Opschrift en groet
1 De ouderling aan de uitverkoren vrouw en aan haar kinderen, die ik in waarheid liefheb, en niet alleen ik, maar ook allen, die de waarheid gekend hebben;
2 Om der waarheid wil, die in ons blijft, en met ons zal zijn in eeuwigheid:
3 Genade, barmhartigheid, vrede zij met u van God de Vader, en van de Heere Jezus Christus, de Zoon des Vaders, in waarheid en liefde.
De broederlijke liefde
4 Ik ben zeer verblijd geweest, dat ik van uw kinderen gevonden heb, die in de waarheid wandelen, gelijk wij een gebod ontvangen hebben van de Vader.
5 En nu bid ik u, uitverkoren vrouw, niet als u schrijvende een nieuw gebod, maar hetgeen wij gehad hebben van den beginne, namelijk dat wij elkander liefhebben.
6 En dit is de liefde, dat wij wandelen naar Zijn geboden. Dit is het gebod, gelijk gij van den beginne gehoord hebt, dat gij daarin zoudt wandelen.
De valse leraars
7 Want er zijn vele verleiders in de wereld gekomen, die niet belijden, dat Jezus Christus in het vlees gekomen is. Deze is de verleider en de antichrist.
8 Ziet toe voor uzelf, dat wij niet verliezen, hetgeen wij gearbeid hebben, maar een vol loon mogen ontvangen.
9 Een ieder, die overtreedt, en niet blijft in de leer van Christus, die heeft God niet; die in de leer van Christus blijft, deze heeft beide de Vader en de Zoon.
10 Indien iemand tot u komt, en deze leer niet brengt, ontvangt hem niet in huis, en zegt tot hem niet: Wees gegroet.
11 Want die tot hem zegt: Wees gegroet, die heeft gemeenschap aan zijn boze werken.
12 Ik heb veel aan u te schrijven, doch ik heb niet gewild door papier en inkt; maar ik hoop tot u te komen, en van mond tot mond met u te spreken, opdat onze blijdschap volkomen moge zijn.
13 U groeten de kinderen van uw zuster, de uitverkorene. Amen.
Opschrift en groet
1 DE ouderling aan de uitverkoren vrouwe en aan haar kinderen, die ik in waarheid liefheb, en niet alleen ik, maar ook allen, die de waarheid gekend hebben;
2 Om der waarheid wil, die in ons blijft, en met ons zal zijn in der eeuwigheid:
3 Genade, barmhartigheid, vrede zij met ulieden van God den Vader, en van den Heere Jezus Christus, den Zoon des Vaders, in waarheid en liefde.
De broederlijke liefde
4 Ik ben zeer verblijd geweest, dat ik van uw kinderen gevonden heb, die in de waarheid wandelen, gelijk wij een gebod ontvangen hebben van den Vader.
5 En nu bid ik u, uitverkoren vrouwe, niet als u schrijvende een nieuw gebod, maar hetgeen wij gehad hebben van den beginne, namelijk dat wij elkander liefhebben.

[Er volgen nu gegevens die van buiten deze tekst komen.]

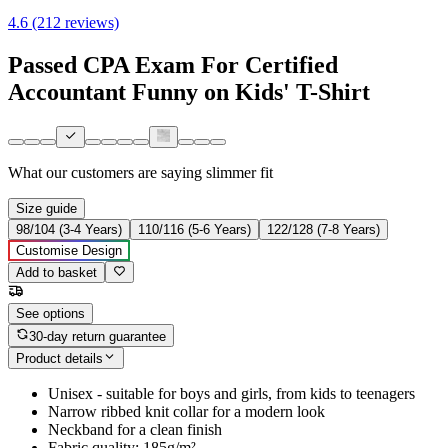
4.6 (212 reviews)
Passed CPA Exam For Certified
Accountant Funny on Kids' T-Shirt
What our customers are saying
slimmer fit
Size guide
98/104 (3-4 Years)
110/116 (5-6 Years)
122/128 (7-8 Years)
Customise Design
Add to basket
See options
30-day return guarantee
Product details
Unisex - suitable for boys and girls, from kids to teenagers
Narrow ribbed knit collar for a modern look
Neckband for a clean finish
Fabric quality: 185g/m²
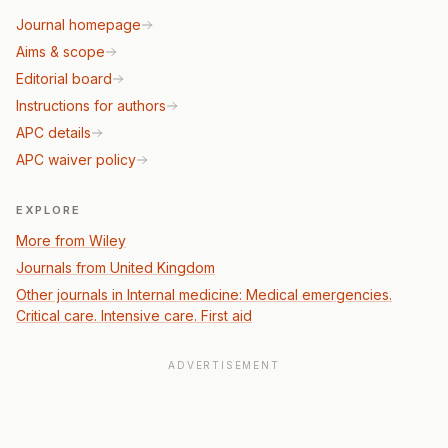
Journal homepage
Aims & scope
Editorial board
Instructions for authors
APC details
APC waiver policy
EXPLORE
More from Wiley
Journals from United Kingdom
Other journals in Internal medicine: Medical emergencies.
Critical care. Intensive care. First aid
ADVERTISEMENT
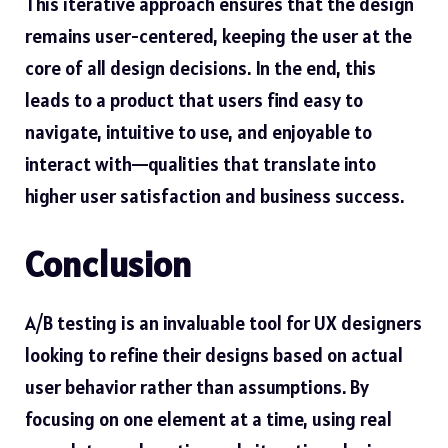
This iterative approach ensures that the design
remains user-centered, keeping the user at the
core of all design decisions. In the end, this
leads to a product that users find easy to
navigate, intuitive to use, and enjoyable to
interact with—qualities that translate into
higher user satisfaction and business success.
Conclusion
A/B testing is an invaluable tool for UX designers
looking to refine their designs based on actual
user behavior rather than assumptions. By
focusing on one element at a time, using real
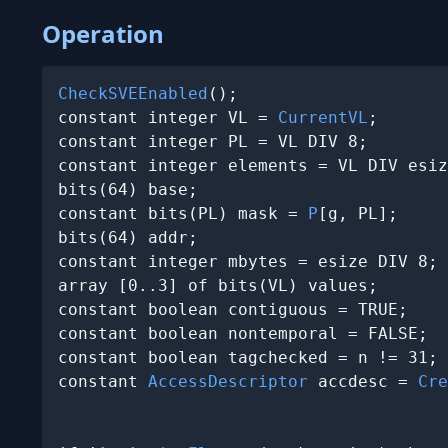
Operation
CheckSVEEnabled
();

constant integer VL = 
CurrentVL
;

constant integer PL = VL DIV 8;

constant integer elements = VL DIV esiz
bits(64) base;

constant bits(PL) mask = 
P
[g, PL];

bits(64) addr;

constant integer mbytes = esize DIV 8;

array [0..3] of bits(VL) values;

constant boolean contiguous = TRUE;

constant boolean nontemporal = FALSE;

constant boolean tagchecked = n != 31;

constant 
AccessDescriptor
 accdesc = 
Cre
                                       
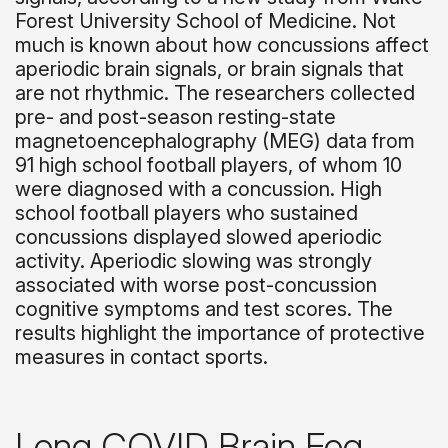
Forest University School of Medicine. Not
much is known about how concussions affect
aperiodic brain signals, or brain signals that
are not rhythmic. The researchers collected
pre- and post-season resting-state
magnetoencephalography (MEG) data from
91 high school football players, of whom 10
were diagnosed with a concussion. High
school football players who sustained
concussions displayed slowed aperiodic
activity. Aperiodic slowing was strongly
associated with worse post-concussion
cognitive symptoms and test scores. The
results highlight the importance of protective
measures in contact sports.
Long COVID Brain Fog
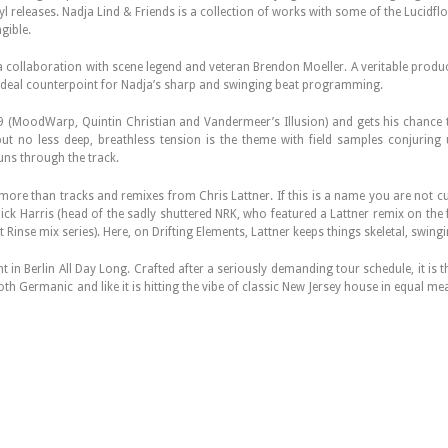
vinyl releases. Nadja Lind & Friends is a collection of works with some of the Lucid
gible.
 a collaboration with scene legend and veteran Brendon Moeller. A veritable produc
 ideal counterpoint for Nadja’s sharp and swinging beat programming.
9 (MoodWarp, Quintin Christian and Vandermeer’s Illusion) and gets his chance 
 but no less deep, breathless tension is the theme with field samples conjurin
uns through the track.
e than tracks and remixes from Chris Lattner. If this is a name you are not cur
 Nick Harris (head of the sadly shuttered NRK, who featured a Lattner remix on th
 Rinse mix series). Here, on Drifting Elements, Lattner keeps things skeletal, swin
 in Berlin All Day Long. Crafted after a seriously demanding tour schedule, it is
th Germanic and like it is hitting the vibe of classic New Jersey house in equal m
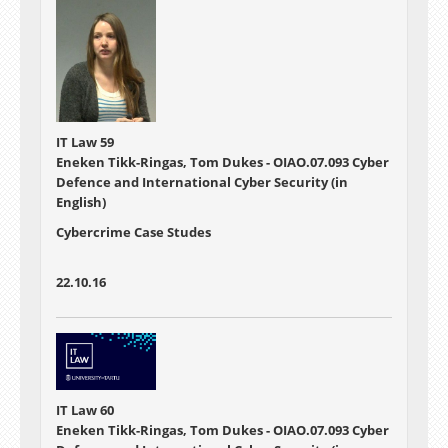
IT Law 59
Eneken Tikk-Ringas, Tom Dukes - OIAO.07.093 Cyber
Defence and International Cyber Security (in
English)
Cybercrime Case Studes
22.10.16
IT Law 60
Eneken Tikk-Ringas, Tom Dukes - OIAO.07.093 Cyber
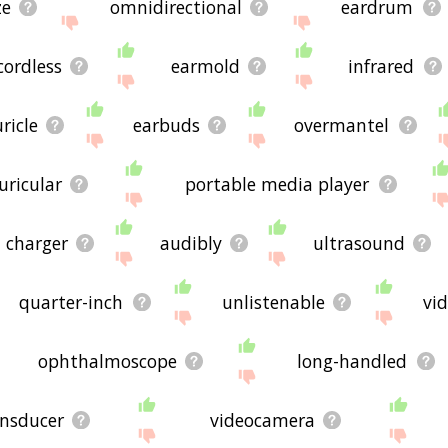
ze
omnidirectional
eardrum
cordless
earmold
infrared
ricle
earbuds
overmantel
uricular
portable media player
charger
audibly
ultrasound
quarter-inch
unlistenable
vi
ophthalmoscope
long-handled
ansducer
videocamera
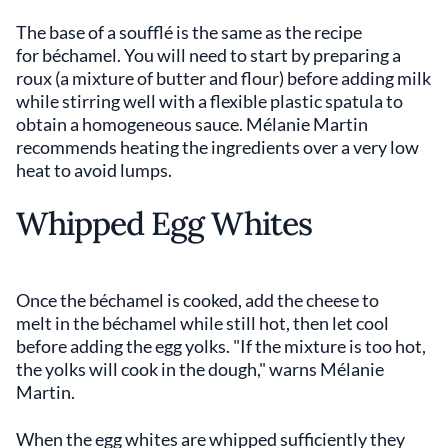
The base of a soufflé is the same as the recipe
for béchamel. You will need to start by preparing a
roux (a mixture of butter and flour) before adding milk
while stirring well with a flexible plastic spatula to
obtain a homogeneous sauce. Mélanie Martin
recommends heating the ingredients over a very low
heat to avoid lumps.
Whipped Egg Whites
Once the béchamel is cooked, add the cheese to
melt in the béchamel while still hot, then let cool
before adding the egg yolks. "If the mixture is too hot,
the yolks will cook in the dough," warns Mélanie
Martin.
When the egg whites are whipped sufficiently they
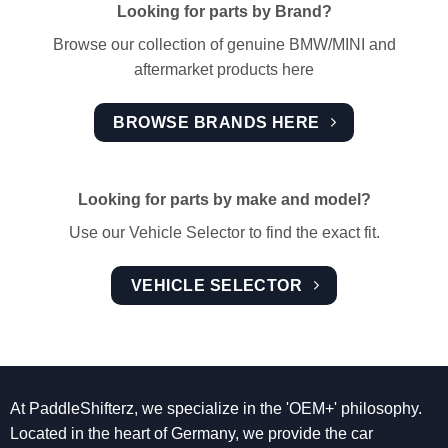
Looking for parts by Brand?
Browse our collection of genuine BMW/MINI and
aftermarket products here
BROWSE BRANDS HERE
Looking for parts by make and model?
Use our Vehicle Selector to find the exact fit.
VEHICLE SELECTOR
At PaddleShifterz, we specialize in the 'OEM+' philosophy.
Located in the heart of Germany, we provide the car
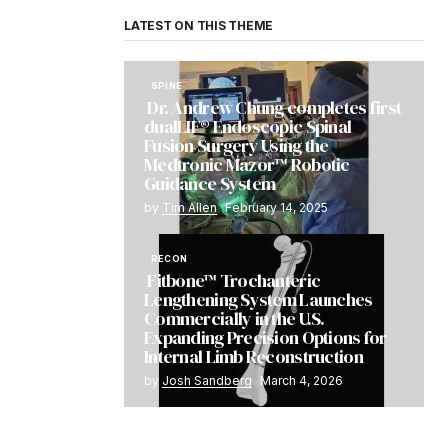
LATEST ON THIS THEME
SPINE
Dr. Andrew Chung completes first
dualLIF® Endoscopic Spinal
Fusion Surgery Using the
Medtronic Mazor™ Robotic
Guidance System
by
Tim Allen
February 14, 2025
RECON
Fitbone™ Trochanteric
Lengthening System Launches
Commercially in the U.S.
Expanding Precision Options for
Internal Limb Reconstruction
by
Josh Sandberg
March 4, 2026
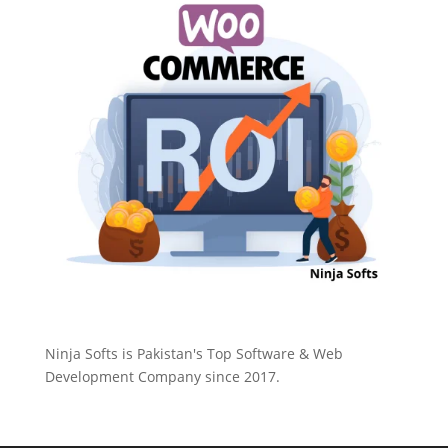
Ninja Softs is Pakistan's Top Software & Web
Development Company since 2017.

6 En dit is de liefde, dat wij wandelen naar Zijn geboden. Dit is het gebod, gelijk gijlieden van den beginne gehoord hebt, dat gij in hetzelve zoudt wandelen.
De valse leraars
7 Want er zijn vele verleiders in de wereld gekomen, die niet belijden, dat Jezus Christus in het vlees gekomen is. Deze is de verleider en de antichrist.
8 Ziet toe voor uzelven, dat wij niet verliezen, hetgeen wij gearbeid hebben, maar een vol loon mogen ontvangen.
9 Een iegelijk, die overtreedt, en niet blijft in de leer van Christus, die heeft God niet; die in de leer van Christus blijft, deze heeft beiden den Vader en den Zoon.
10 Indien iemand tot ulieden komt, en deze leer niet brengt, ontvangt hem niet in huis, en zegt tot hem niet: Zijt gegroet.
11 Want die tot hem zegt: Zijt gegroet, die heeft gemeenschap aan zijn boze werken.
12 Ik heb veel aan ulieden te schrijven, doch ik heb niet gewild door papier en inkt; maar ik hoop tot ulieden te komen, en mond tot mond met u te spreken, opdat onze blijdschap volkomen moge zijn.
13 U groeten de kinderen van uw zuster, de uitverkorene. Amen.